My grandfather would not have approved. A former church warden of a large market-town parish church, he voted Tory at every opportunity, and would have seen the Church’s critical examination of urban life – Faith in the City – as the latest example of its waywardness. Every day he awaited the arrival of his copy of The Daily Mail, which he embraced as a comfort blanket for all his favourite prejudices. He waved the paper at me energetically when it earnestly condemned various speakers in the televised General Synod debate on nuclear deterrence in 1983. (He had less to say about the owner of The Mail’s enthusiastic admiration of Hitler back in the 1930s). When I argued with him about the valuable work of the post-war Labour Government he was quick to reply that those politicians were “different”. I very much doubt he said that at the time.
As I commented earlier this year, 2025 marks the 40th anniversary of the publication of Faith in the City, and several small celebrations have been held. Most of us attending the one in Sheffield were north of 60, with Alan Billings, one of the original commissioners and a speaker at the conference, being in his 80s. I wasn’t altogether clear why the event was taking place on the same weekend as General Synod, but perhaps it reflects the Church of England’s limited interest in questions of urban theology and action. More than one speaker noted that in the twenty years after the report there was considerable activity by the CofE in the cities. However, the last 20 years have told a different story.

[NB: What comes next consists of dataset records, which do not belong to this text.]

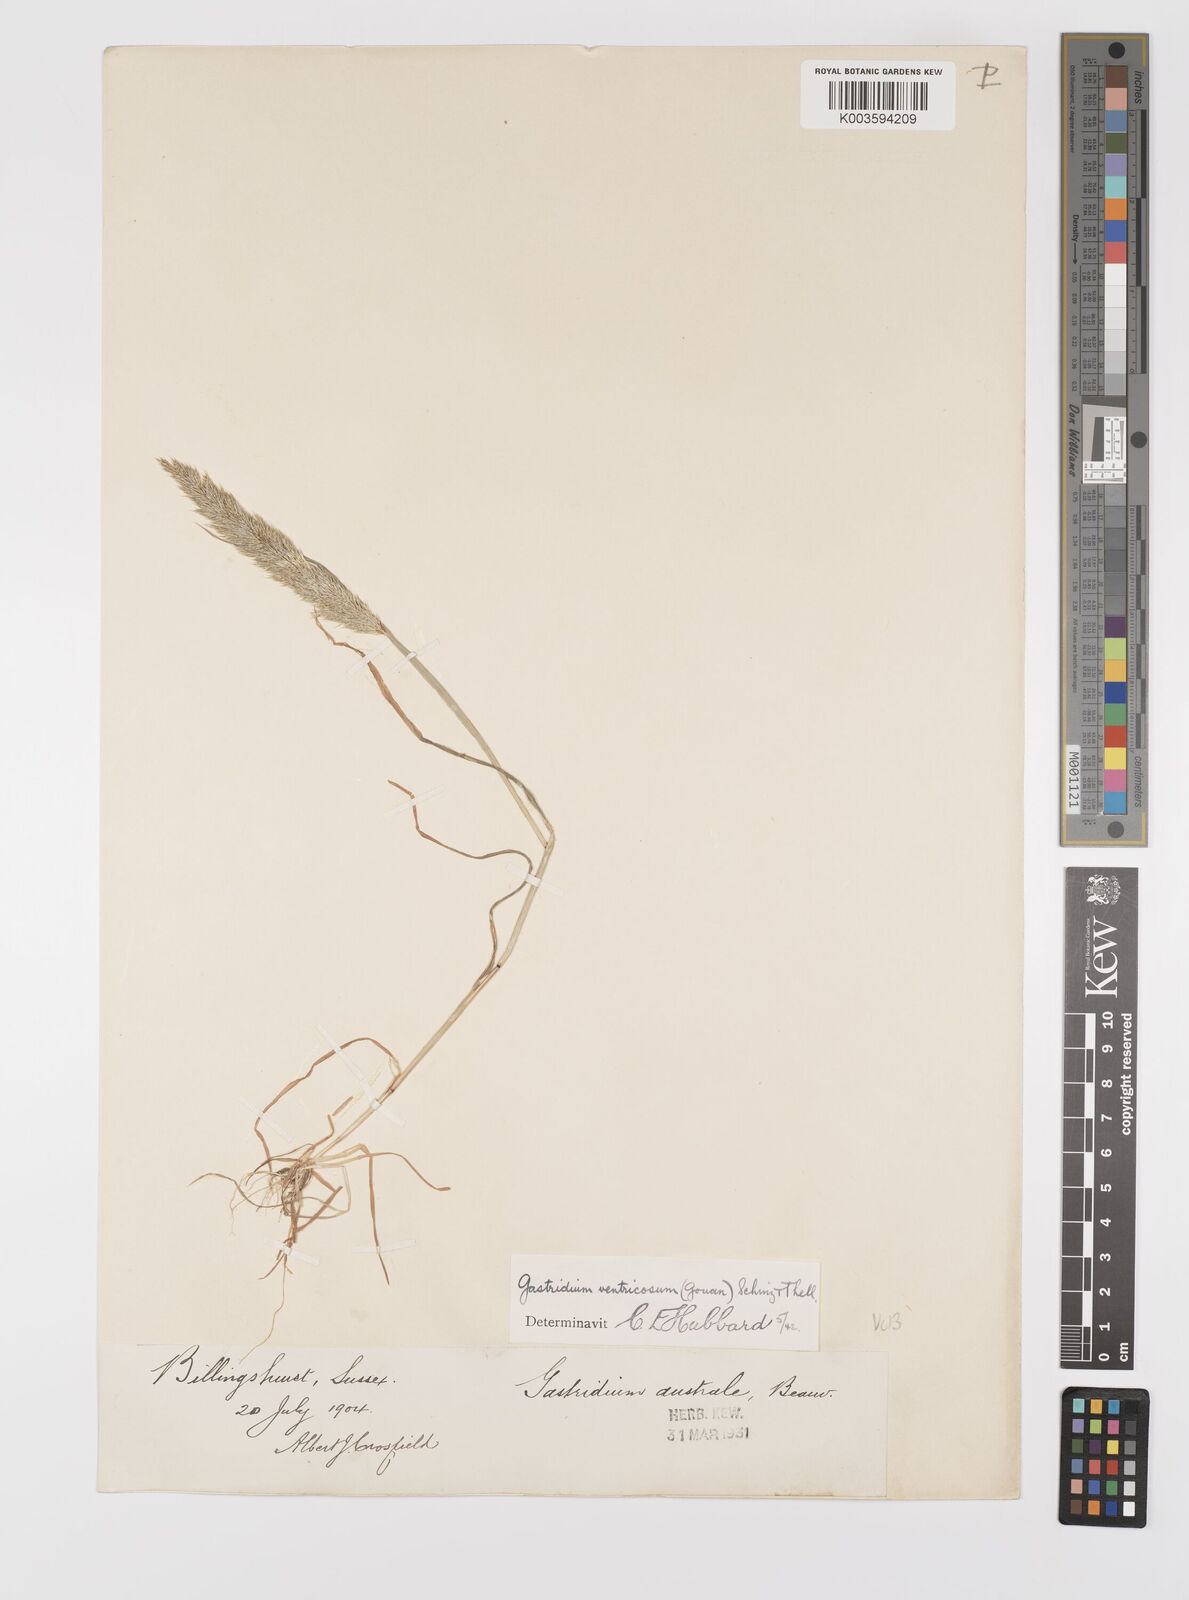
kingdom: Plantae
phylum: Tracheophyta
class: Liliopsida
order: Poales
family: Poaceae
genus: Gastridium
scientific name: Gastridium ventricosum
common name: Nit-grass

I was in the middle year of my undergraduate degree, living in Hull, when Faith in the City hit the presses. Alan told us that the Cabinet had leaked the report to the right wing press, enabling its publication to be met with claims of Marxism and a Church failing to attend to its primary task. While many in the Church supported the report, I recall a parishioner in the rural parish where my parents lived asking: “what about the rural areas – where’s the support for us?” I’ve no doubt that those comments were widespread in rural communities.
It felt in the 1980s that the Church of England could still occupy that strange land of “critical solidarity” with the institutions of which it was also a part. Not easy, but it was also the decade in which Archbishop Runcie dared to pray for the dead on both sides at the Falklands Memorial Service in 1982, saying that: “a shared anguish can be a bridge of reconciliation; our neighbours are indeed like us”. Mrs Thatcher was not pleased. In 1984, the Church led by Runcie consecrated David Jenkins as the bishop for Durham. Once again, the Church supplied the right-wing press with oodles of content to bolster its appetite for righteous indignation. My grandfather had gone to glory by that stage but he would have enjoyed the temporal exasperations of the tabloid press.
Looking back is not always a good idea. The seeds of change were already planted in the Church of England of the 1980s. Fewer vocations; difficulties in recruiting to inner-city parishes; a world changing as a rate of knots. However, I’m less certain that those around at the time could have envisaged how radical the changes would become, and the number of parishes that would be forced to merge. The unwinding of Anglicanism’s commitment to provide every church with a parson; a parsonage and burden of finance that could be borne, has happening at a dizzying pace. Volunteers have vanished and the struggle to maintain a meaningful presence has intensified.
It isn’t all doom and gloom. The church I assist at once a month has rallied without any jazzy new initiatives from the centre. Speaking with the organist (a working farmer) he told me that they had got down to an attendance of 10 on a typical Sunday morning. Now it’s at 30. Why? He put it down to the loving pastoral care of a Reader, who made some simple improvements to worship but – perhaps most importantly – helped keep the service at the same time every Sunday. Sometimes it is Morning Prayer and at others, Holy Communion – but the people come nonetheless. In the cities there are also signs of renewed interest in Christianity, with a more diverse population bringing fresh energy to places of worship. The context of Faith in the City has changed – but faith is to be found nonetheless, and the questions raised 40 years ago remain relevant today.
What remains constant, however, is the need for deep listening, authentic presence, recognition of transience and journey, and genuine collaboration. As one of us concluded, “It has to be ‘we’ if we are to make a difference”.